▶ Ketentuan Tugas 1:
Pilih dan salin setiap baris entri yang memuat kata "from".
+ + +
Kawin, Anyone?
Saya pernah mengenal penulis melalui jejaring laknat bernama internet (yang tanpanya saya tidak bisa hidup sehari saja. Argh!). Dia cowok, (terlihat) ganteng (di foto), mengaku berprofesi EO, dan ‘baik-baik’. Maksudnya, dia sempat cerita sudah punya pacar dan tidak mencoba ‘menjaring’ saya. Itu adalah salah satu ciri-ciri tipe cowok baik dan sangat tidak menarik menurut saya. Well, karena obrolannya basi, tulisannya garing, dan saya cepat bosan, saya sering membiarkan jendela YM darinya berkedip tanpa saya respon. Atau langsung saya tutup tanpa melihat isinya.
Suatu kali dia meninggalkan offline message tentang poligami, karena dia mengaku sedang riset kecil-kecilan. Entah kenapa yang ini terbaca oleh saya. Hmmm… Menarik. Tapi, lagi-lagi karena kebasiannya, saya juga jawab sebasinya. Iya, ini nggak typo. Taglinenya adalah basi.
Jujur saja, saya setuju poligami dengan saya sebagai istri muda. Setidaknya saya akan punya mitra dalam mengurus seorang bayi besar bernama laki-laki, terlepas dari stigma perempuan kedua yang berkonotasi gatal, ganjen, dan mata duitan.
+ + +
▶ Ketentuan Tugas 2:
Lanjutkan tulisan tentang poligami di atas, mulai setelah kalimat terakhirnya.

Entri Tersimpan:
+ + +
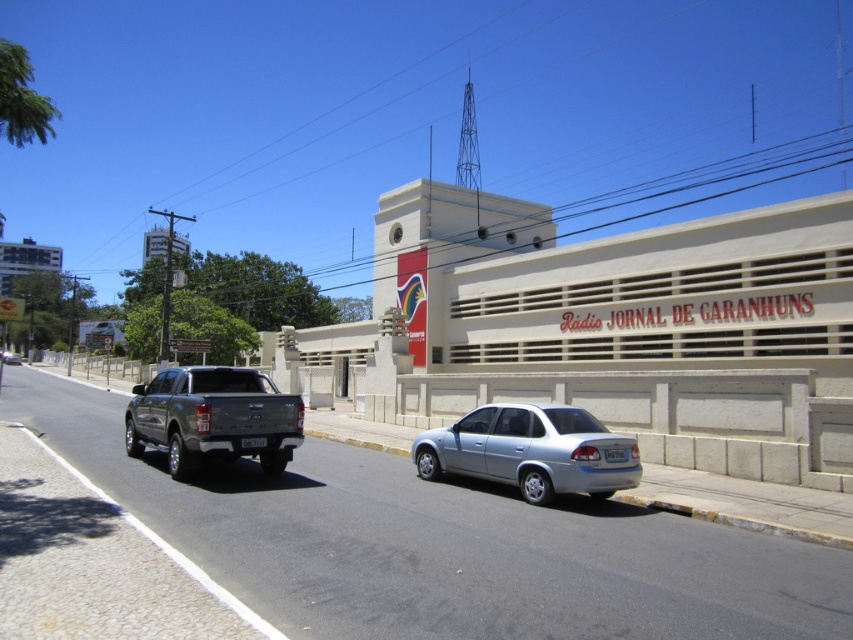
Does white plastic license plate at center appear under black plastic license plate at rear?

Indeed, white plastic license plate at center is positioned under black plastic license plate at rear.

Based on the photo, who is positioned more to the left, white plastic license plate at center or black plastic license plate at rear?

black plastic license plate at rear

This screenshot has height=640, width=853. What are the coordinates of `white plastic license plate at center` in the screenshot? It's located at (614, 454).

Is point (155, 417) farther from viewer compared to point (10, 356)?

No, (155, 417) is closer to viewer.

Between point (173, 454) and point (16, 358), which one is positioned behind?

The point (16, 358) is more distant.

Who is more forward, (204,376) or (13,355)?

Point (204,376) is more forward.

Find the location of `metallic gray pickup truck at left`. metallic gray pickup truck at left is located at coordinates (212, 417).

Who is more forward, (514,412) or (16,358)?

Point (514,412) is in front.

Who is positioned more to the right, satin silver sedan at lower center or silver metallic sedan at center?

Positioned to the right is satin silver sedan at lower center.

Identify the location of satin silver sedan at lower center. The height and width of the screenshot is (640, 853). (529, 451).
+ + +
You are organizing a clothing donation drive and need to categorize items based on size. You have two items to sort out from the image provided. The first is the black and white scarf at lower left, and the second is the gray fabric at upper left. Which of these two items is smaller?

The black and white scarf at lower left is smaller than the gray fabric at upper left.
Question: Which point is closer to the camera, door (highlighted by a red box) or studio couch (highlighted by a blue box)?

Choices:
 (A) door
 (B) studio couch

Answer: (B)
+ + +
▶ Kotak Jawaban 1:
Is point (155, 417) farther from viewer compared to point (10, 356)?
You are organizing a clothing donation drive and need to categorize items based on size. You have two items to sort out from the image provided. The first is the black and white scarf at lower left, and the second is the gray fabric at upper left. Which of these two items is smaller?

▶ Kotak Jawaban 2:
Wacana istri muda sebenarnya sudah sering kami bicarakan, saya dan kawan-kawan perempuan satu pondokan. Terbersit pada gosip pagi tepat di depan kamar saya sambil mengantri kamar mandi sebelum berangkat kuliah. Menjadi diskusi utama pada malam-malam tanpa tidur karena resah yang tidak kami kenal namanya. Bahkan pada gelisah mbak-mbak ‘ninja’ di kanan-kiri kamar saya di Jogja dulu, sepulang liqo’. Terselip diantara perbincangan mengenai kitab dan ruju’ yang saya dengar sambil cekikikan diam-diam dari balik pintu.
Sebagian besar dari kami menolak dimadu atau menjadi madu, kecuali mbak-mbak ‘ninja’ yang pasrah pada pilihan murabi mereka. Saya, sebagai orang yang tidak percaya lembaga pernikahan, hanya cengar-cengir mendengar mereka berdebat. Kadang jadi provokator untuk salah satu pihak, supaya si jilbab cihuy yang hanya ber-tanktop dan celana superpendek meradang ke mbak ‘ninja’ yang keukeuh berkulot sematakaki dan kaus tangan panjang.
Si tanktop ini macan Persma. Tulisannya garang, segarang rautnya jika sedang kesal. Benaknya meledak-ledak, berlawanan dengan senyum kenes dari bibirnya jika dia tersipu. Dan dia percaya seharusnyalah satu perempuan untuk satu laki-laki hingga maut memisahkan.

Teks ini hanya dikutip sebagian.